But without a major change in education strategy and an imposition of law in the country"s tribal areas bordering Afghanistan, Pakistan is likely to remain a hornet's nest of extremism for years to come, analysts and activists said.
For months, Gen. Musharraf has been losing popular support over his abrupt firing of the country's chief justice, Iftikhar Mohammed Chaudhry, who had expressed reservations about the president's efforts to remain simultaneously in political power and in military uniform.
For nearly eight years since seizing power in a bloodless coup, Gen. Musharraf has held onto the presidency. His decision to side with the United States after the September 11 terrorist attacks had helped Pakistan win more than $10 billion in foreign aid, most of it for the military.
Some militant Muslim groups, including al Qaeda, criticized the operation.
Ayman al-Zawahri, al Qaeda's deputy leader, released a 4½ minute video calling on Pakistanis to retaliate by waging "holy war" on Pakistan's government, the Associated Press reported.
Gen. Musharraf earned lavish praise from residents in this tree-lined capital for his decision to root out Islamic militants holed up inside the mosque and an adjacent girls' school.
Although the 164 special commandos took far longer than expected — more than 36 hours in total — to secure the compound, massive civilian casualties appeared yesterday to have been averted.
Pakistani military officials said 1,300 people had escaped or otherwise left the compound since the siege began July 3.
At least 106 persons were killed, including 10 soldiers, the Associated Press reported.
Prime Minister Shaukat Aziz told reporters late yesterday that no bodies of women or children had been found inside the sprawling mosque and school complexes and said the probability that such bodies would be found during the "mopping up" operation was low.
The week of urban warfare near the president's home and the militants' hard-fought battle from within a sacred enclave focused the country's attention on the issue of religious extremism.
Commentators on the country's 24-hour news channel, Dawn, posited theories on how to better tamp down extremism.
"I still don't see the political will in this country, particularly from Musharraf, to change the policies that create these militants," said Afrasiab Khattak, a leading human rights activist in the North-West Frontier Province, where Taliban fighters and al Qaeda are thought to have secured a major base for international terrorist operations.
"The government knows where these militants come from and it has used them for its own purposes in the past, but it hasn't moved a centimeter ... to limit them," he said.
Pakistan's vows to implement a massive overhaul of its religious-oriented educational system — aimed at rooting out the teaching of intolerance and militancy — have stalled because of resistance from mullahs and schoolmasters who often operate with funding from Saudi and Persian Gulf charities.
In the North-West Frontier Province, for instance, Fazul Haq, a wizened headmaster and a senior leader in a well-known movement to impose strict Islamic law, boasts openly about Taliban fighters who regularly give sermons to his young male students.
"We don't have to lecture anyone," he said in a recent interview. "Instead of us lecturing them, the talibs lecture us. They are going to Afghanistan and they are fighting, and then they come back and deliver lectures about the virtues of Osama bin Laden."
Mr. Haq, who was surrounded by dozens of students, also boasted of his ties to rogue elements within Pakistan's intelligence services. He vowed that any "American spy" caught by his students would be "beheaded" — to the nods of his young pupils.

Excerpted records:
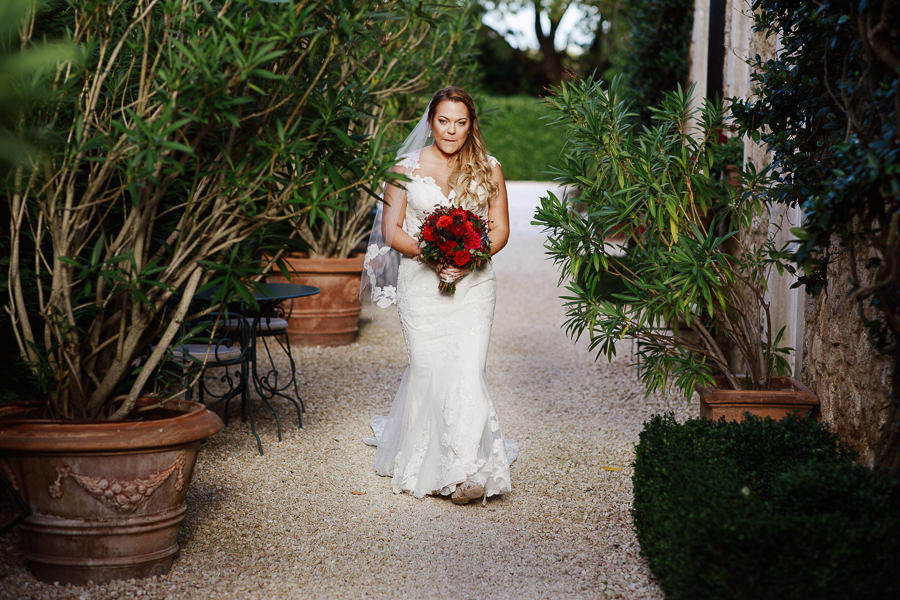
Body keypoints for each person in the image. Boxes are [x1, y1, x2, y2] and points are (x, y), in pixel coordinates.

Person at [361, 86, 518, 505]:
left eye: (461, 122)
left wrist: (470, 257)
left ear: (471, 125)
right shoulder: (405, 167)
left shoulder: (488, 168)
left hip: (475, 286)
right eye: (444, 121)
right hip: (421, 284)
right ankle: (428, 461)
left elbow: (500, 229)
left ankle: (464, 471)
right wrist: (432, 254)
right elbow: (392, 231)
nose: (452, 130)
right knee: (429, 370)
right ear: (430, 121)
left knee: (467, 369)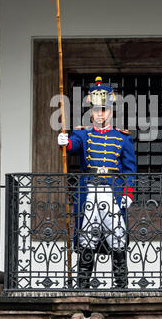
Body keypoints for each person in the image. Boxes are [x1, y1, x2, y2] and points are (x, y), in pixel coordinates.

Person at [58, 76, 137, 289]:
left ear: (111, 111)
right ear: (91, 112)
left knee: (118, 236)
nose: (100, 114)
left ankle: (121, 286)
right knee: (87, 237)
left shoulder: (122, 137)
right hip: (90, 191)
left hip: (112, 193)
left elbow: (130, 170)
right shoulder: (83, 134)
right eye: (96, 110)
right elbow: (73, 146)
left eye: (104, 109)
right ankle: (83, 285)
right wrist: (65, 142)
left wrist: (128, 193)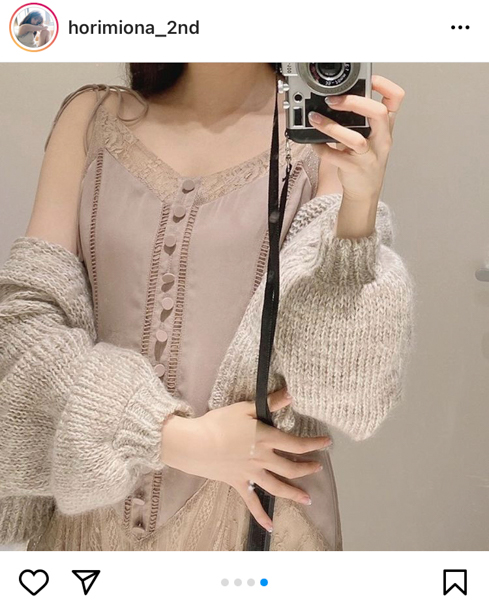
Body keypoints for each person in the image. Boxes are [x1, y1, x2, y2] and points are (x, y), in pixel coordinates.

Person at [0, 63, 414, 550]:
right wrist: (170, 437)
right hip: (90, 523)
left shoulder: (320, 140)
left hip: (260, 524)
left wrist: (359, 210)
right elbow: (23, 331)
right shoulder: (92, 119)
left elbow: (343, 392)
...
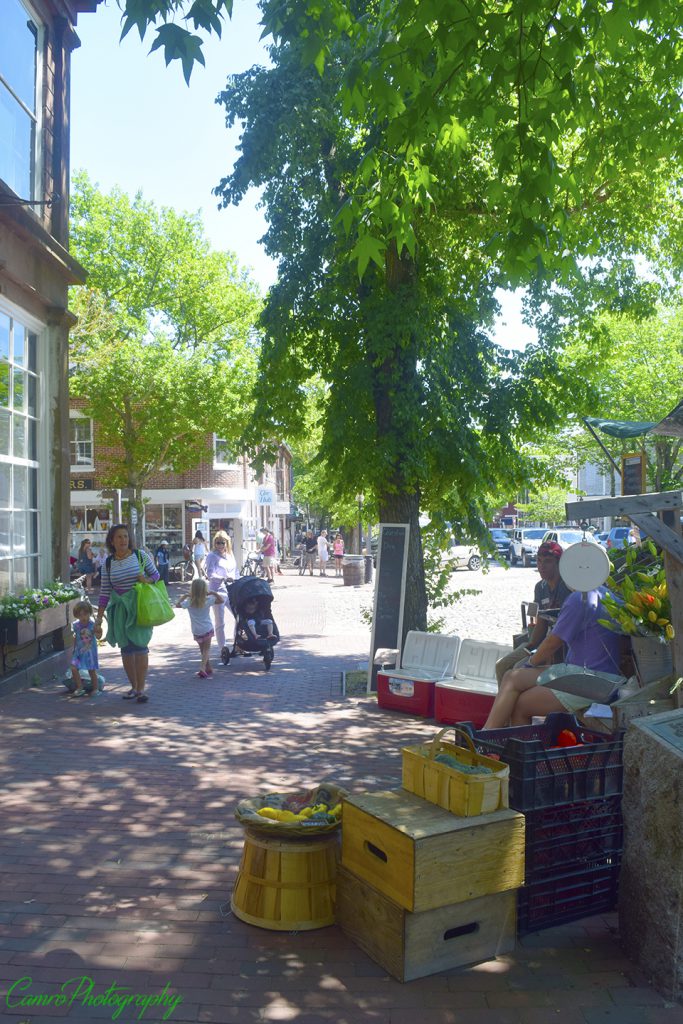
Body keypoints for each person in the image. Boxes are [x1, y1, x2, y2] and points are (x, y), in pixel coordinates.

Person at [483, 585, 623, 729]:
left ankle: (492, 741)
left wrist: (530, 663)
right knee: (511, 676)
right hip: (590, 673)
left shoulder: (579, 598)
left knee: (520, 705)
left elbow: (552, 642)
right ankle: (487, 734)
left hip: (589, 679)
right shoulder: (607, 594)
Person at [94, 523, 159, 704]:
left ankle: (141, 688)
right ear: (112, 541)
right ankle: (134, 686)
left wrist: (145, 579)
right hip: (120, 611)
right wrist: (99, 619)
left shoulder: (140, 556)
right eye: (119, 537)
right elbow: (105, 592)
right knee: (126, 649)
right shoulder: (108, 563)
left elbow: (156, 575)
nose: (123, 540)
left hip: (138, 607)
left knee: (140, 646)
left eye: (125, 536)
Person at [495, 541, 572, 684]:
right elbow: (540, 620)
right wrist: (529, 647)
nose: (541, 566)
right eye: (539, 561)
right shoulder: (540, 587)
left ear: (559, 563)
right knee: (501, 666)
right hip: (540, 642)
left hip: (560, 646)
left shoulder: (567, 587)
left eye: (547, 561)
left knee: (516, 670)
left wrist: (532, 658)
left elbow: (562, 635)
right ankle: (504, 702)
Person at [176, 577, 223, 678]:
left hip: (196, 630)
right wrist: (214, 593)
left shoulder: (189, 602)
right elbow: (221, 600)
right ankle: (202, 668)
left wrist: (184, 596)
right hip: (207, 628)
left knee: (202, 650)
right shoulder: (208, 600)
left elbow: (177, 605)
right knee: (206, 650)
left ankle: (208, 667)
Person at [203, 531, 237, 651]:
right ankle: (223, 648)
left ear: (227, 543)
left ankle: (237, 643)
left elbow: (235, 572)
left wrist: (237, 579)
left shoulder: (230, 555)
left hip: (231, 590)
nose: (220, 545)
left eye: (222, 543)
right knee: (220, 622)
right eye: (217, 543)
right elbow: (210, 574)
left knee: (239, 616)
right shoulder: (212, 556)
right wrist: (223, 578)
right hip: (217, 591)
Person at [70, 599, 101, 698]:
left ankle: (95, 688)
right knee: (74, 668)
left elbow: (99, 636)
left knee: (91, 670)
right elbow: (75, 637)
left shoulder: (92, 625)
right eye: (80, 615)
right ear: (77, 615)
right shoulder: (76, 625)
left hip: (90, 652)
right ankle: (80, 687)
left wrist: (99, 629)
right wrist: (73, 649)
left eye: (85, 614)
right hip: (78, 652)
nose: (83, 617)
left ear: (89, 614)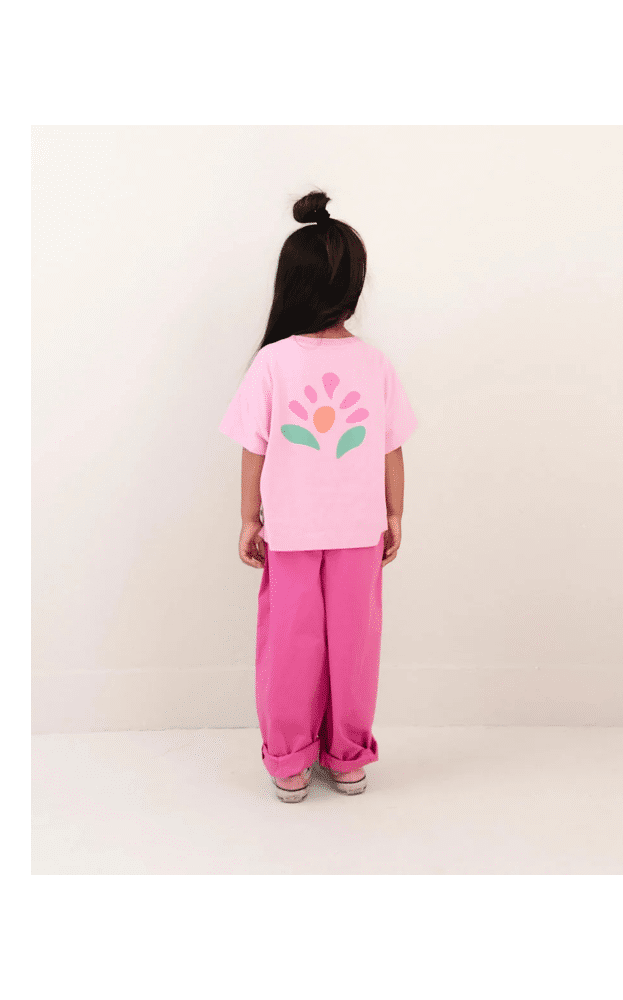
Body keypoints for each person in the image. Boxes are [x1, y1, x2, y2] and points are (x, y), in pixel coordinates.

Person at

Work instructions:
a. In the article on the mosque siege, how many special commandos took part in securing the compound?
b. Condense the paragraph of the article on the mosque siege that begins "Pakistan's vows to implement a massive overhaul" into one shorter sentence that keeps its main facts.
c. Reproduce the part of the article on the mosque siege starting with "Gen. Musharraf earned" and going on through "have been averted.".

Numbered responses:
a. 164

b. Pakistan's promised overhaul of its religious-oriented education system, meant to end the teaching of intolerance and militancy, has stalled because of resistance from mullahs and schoolmasters who are often funded by Saudi and Persian Gulf charities.

c.
Gen. Musharraf earned lavish praise from residents in this tree-lined capital for his decision to root out Islamic militants holed up inside the mosque and an adjacent girls' school.
Although the 164 special commandos took far longer than expected — more than 36 hours in total — to secure the compound, massive civilian casualties appeared yesterday to have been averted.